Opinion |: Declining demand for plant-based meats suggests that hype has overtaken reality

Opinion |: Declining demand for plant-based meats suggests that hype has overtaken reality


The future of plant-based meat was supposed to be cooked to perfection. Last years, corporate and venture capital funds poured into space. Fastfood giants such as KFC and Burger King race to roll offers. The meme stock crowd rallied around Beyond the meat. Sales were increasing. It will appeal to vegans who are missing meat. Even better, it may find a following among meat eaters looking to cut back.

It is now clear that the hype has overtaken the sometimes less than palatable reality. Selling plant-based meats in the United States are down by more than 10 percent compared to this time last year.

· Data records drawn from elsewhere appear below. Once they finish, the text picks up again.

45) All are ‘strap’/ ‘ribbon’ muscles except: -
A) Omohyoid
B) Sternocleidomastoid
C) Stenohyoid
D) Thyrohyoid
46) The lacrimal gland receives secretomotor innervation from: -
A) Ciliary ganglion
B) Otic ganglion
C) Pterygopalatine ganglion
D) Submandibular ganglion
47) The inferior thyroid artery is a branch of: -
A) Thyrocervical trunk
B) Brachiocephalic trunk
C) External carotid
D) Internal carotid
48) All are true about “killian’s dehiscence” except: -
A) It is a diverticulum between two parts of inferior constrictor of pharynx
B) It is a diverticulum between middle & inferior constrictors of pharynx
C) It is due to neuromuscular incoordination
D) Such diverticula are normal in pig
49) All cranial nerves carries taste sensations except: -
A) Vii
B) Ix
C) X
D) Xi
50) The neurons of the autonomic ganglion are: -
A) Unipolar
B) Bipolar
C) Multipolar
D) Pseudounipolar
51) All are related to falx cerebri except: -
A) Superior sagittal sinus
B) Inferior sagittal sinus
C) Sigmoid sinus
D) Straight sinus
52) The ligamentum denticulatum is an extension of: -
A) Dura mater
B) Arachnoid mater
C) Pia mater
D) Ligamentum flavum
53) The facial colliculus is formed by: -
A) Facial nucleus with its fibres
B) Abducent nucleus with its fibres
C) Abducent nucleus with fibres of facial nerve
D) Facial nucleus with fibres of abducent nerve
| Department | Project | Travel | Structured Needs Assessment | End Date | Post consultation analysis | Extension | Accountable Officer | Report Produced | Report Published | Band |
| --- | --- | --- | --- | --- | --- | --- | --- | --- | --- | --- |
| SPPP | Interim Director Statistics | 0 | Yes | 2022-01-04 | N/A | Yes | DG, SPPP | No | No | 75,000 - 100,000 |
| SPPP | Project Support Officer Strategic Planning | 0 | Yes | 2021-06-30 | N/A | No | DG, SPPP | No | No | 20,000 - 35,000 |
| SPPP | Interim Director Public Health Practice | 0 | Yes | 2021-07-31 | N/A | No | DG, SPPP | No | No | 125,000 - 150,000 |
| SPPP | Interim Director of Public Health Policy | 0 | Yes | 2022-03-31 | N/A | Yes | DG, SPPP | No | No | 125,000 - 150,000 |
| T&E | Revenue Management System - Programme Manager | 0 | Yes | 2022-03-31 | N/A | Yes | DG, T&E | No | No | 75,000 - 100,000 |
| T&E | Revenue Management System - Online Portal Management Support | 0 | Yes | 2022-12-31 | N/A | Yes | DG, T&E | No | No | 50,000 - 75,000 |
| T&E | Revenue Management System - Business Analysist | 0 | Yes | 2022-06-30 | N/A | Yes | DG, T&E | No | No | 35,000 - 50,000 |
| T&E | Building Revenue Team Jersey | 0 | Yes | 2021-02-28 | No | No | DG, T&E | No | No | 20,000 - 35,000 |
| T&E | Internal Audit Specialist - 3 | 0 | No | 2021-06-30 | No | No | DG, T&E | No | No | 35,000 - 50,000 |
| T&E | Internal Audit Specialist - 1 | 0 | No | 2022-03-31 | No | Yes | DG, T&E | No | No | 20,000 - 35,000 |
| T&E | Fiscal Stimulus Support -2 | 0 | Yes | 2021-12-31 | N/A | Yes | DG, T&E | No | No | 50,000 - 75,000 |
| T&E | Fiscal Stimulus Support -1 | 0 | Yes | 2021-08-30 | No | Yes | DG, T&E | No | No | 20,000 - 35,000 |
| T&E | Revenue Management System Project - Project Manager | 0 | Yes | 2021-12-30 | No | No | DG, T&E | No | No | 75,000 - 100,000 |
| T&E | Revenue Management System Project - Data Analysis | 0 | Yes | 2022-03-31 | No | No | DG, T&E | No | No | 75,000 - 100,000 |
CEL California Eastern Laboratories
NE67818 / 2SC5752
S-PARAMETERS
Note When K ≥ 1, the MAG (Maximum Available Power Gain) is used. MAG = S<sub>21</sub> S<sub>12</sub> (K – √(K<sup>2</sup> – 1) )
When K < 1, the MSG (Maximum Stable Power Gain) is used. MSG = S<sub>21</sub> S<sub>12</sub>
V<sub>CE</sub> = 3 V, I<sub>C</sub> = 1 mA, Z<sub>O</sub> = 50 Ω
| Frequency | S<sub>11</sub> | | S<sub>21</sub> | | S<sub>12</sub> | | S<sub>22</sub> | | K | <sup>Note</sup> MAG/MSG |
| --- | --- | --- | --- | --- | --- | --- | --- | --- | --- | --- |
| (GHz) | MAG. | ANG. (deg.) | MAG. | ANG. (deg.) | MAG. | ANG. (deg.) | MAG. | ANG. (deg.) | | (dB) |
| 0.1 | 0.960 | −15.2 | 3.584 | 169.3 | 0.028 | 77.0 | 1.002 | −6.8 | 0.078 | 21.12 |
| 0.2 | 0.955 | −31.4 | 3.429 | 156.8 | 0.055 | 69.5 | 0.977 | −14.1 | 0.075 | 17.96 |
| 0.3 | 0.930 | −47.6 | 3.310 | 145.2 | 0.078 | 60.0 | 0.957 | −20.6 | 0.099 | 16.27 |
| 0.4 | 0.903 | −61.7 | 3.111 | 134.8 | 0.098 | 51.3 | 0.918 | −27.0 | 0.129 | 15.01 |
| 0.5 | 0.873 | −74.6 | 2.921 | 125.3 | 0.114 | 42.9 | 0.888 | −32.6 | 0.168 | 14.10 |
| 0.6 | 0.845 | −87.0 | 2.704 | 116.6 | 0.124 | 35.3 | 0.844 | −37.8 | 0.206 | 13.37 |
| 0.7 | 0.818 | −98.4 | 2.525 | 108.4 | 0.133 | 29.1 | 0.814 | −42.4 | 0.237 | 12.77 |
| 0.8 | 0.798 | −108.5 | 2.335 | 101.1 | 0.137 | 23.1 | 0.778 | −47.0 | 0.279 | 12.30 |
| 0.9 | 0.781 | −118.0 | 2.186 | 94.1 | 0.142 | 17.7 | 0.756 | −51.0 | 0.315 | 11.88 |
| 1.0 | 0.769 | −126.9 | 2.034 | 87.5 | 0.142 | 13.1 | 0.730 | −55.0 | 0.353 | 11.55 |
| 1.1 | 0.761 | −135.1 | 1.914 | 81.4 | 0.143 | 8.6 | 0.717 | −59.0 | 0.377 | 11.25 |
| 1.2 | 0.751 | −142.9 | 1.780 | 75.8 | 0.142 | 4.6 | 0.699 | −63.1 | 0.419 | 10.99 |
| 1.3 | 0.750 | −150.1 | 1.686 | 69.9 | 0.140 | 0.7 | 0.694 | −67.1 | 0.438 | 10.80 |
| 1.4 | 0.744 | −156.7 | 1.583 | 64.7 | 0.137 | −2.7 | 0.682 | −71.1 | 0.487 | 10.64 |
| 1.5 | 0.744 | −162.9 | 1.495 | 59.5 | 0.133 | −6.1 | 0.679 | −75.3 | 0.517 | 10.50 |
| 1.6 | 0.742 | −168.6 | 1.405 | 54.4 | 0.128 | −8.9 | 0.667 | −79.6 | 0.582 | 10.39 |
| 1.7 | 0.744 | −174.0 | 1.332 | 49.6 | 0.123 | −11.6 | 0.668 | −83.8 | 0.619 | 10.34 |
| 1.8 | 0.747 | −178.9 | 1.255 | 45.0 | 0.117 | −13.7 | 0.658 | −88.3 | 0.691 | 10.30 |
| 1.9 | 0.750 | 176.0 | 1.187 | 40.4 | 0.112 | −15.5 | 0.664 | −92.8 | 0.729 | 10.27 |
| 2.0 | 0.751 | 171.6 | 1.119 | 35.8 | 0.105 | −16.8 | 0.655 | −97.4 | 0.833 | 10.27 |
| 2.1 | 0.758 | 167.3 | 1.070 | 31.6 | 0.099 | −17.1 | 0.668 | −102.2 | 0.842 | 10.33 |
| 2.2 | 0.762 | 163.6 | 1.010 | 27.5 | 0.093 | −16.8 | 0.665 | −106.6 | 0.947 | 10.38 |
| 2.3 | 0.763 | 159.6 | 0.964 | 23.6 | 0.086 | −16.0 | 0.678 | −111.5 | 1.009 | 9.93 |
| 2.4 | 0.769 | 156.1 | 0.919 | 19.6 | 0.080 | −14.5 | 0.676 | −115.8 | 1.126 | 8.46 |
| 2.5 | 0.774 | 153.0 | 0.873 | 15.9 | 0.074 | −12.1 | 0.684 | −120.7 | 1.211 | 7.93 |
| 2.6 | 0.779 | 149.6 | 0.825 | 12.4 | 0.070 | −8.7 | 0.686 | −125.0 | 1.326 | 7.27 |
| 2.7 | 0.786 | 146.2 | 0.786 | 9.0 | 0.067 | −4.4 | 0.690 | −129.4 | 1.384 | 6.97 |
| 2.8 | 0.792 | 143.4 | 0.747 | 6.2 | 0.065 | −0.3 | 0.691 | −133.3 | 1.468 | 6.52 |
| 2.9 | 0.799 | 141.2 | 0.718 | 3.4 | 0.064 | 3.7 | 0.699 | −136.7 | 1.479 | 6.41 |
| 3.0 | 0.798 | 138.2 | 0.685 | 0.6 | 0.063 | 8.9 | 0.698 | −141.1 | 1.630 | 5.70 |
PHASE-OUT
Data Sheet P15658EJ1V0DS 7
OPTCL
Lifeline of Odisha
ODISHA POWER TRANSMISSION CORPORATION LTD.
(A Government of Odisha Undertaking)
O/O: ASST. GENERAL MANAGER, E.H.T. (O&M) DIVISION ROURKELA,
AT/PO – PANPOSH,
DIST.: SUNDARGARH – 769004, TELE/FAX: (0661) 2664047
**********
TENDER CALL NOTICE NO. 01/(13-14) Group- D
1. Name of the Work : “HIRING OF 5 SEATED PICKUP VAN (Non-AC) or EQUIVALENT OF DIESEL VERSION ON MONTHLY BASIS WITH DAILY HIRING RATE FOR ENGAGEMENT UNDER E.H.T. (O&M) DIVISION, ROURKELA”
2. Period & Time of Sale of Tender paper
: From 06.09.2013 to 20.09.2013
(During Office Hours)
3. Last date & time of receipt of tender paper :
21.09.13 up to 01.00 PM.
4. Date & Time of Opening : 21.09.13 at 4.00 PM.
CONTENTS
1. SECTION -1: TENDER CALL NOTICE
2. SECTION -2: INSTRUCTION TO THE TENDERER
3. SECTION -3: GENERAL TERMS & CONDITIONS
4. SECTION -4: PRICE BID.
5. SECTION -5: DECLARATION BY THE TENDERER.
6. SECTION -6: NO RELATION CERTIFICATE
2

The problem is fundamental. the problems fake meat was meant to solve, from the climate impact of industrial agriculture to the health effects of meat, are all too real, but the solution it offers appeals to far fewer consumers than expected.

The truth, of course, is that we eat not just for nourishment, but for pleasure. Meat gives a sly, playful, delicious experience that is impossible to reproduce today.

When I asked around over the course of a few weeks, I discovered a few fans of processed meat substitutes. “Too chewy,” said one friend. “Mist,” said another. My eldest son made a face. The only person I could find who claimed it tasted authentic admitted that he hadn’t actually tasted the real thing in over 20 years. Some people with vegetarian-leaning diets told me they didn’t mind it and were happy to have it as an option on the fast food menu, while others told me they enjoyed it as a substitute for breakfast meats like sausage and bacon. : But few people found plant-based meat to be really enjoyable.

Experts, everyone from Wall Street short sellers to market researchers, said that, at least for now, many fake meat sales appeared to be test-driving it to people. “I think the big demand was that people tried it once,” short-shorts salesman Jim Chanos said when I called him to ask how the once-promising Beyond Meat became one of the most popular shorts ever. He mentioned that the company is “unprofitable”. When I asked him what he thought of the proposals, he replied:

And health-wise, yes, these “meat products” are significantly lower in saturated fat than the real thing, but they’re also higher in sodium. They are a highly developed offering. “These are not your mother’s veggie burgers, made with beans and other whole plant ingredients,” warns a report released this year by the advocacy group. Food and water watch. The industrial food complex is a huge player, with companies like Tyson Foods and Cargill dominating the space.

Those facts mean that many health-conscious people remain skeptical about adding these artificial meats to their diets. “It has the same feel as another industrial landscape where we think we can outrun nature,” says Christine Lawless.Formerly known as food“.

The data shows that the new proposal does not appear to lead to major reductions in meat, it is more of a supermarket addition. As a study published this year in the journal Nature “Interestingly, after the first household PBMA [plant-based meat alternatives] the purchase, the consumption of minced meat has not decreased.”

At a time when food prices are rising, it becomes too easy to give up such novelties. Of the people who told me they both like plant-based meat and regularly dine on it (often as a breakfast meat substitute), several said they would cut back when inflation started. That points to a significant problem: artificial meat often does more expensive than even the budget version of the real thing.

In other words, people want to do the right thing for the environment and their health, but not at a significant cost to their taste or wallet.

It is hard not to think about margarine. Back in the 1960s, 1970s and 1980s, margarine was rapidly replacing butter in cooking. One ad declared that the stuff was so good it could “trick Mother Nature.” This was not true and consumers knew it. They just thought it was the healthier choice. When it became clear in the 1990s that this was not the case, sales melted away. That’s not to say that margarine isn’t still with us, but few people talk about it as a substitute for butter.

It’s possible that what we’re seeing is a brief lull and the imitation meat market will pick up again as the product and the economy improve. One of the reasons for optimism. vegetarian meat consumers in general. younger than other buyers, which means there is more room for growth.

But there is already a viable protein option for those who want to maintain a vegan diet or cut back on meat consumption. As the doctor says, eat your peas… and other legumes like lentils and beans. That’s right, they don’t taste like sausage or chicken. Then again, if you ask me, the imitators don’t either.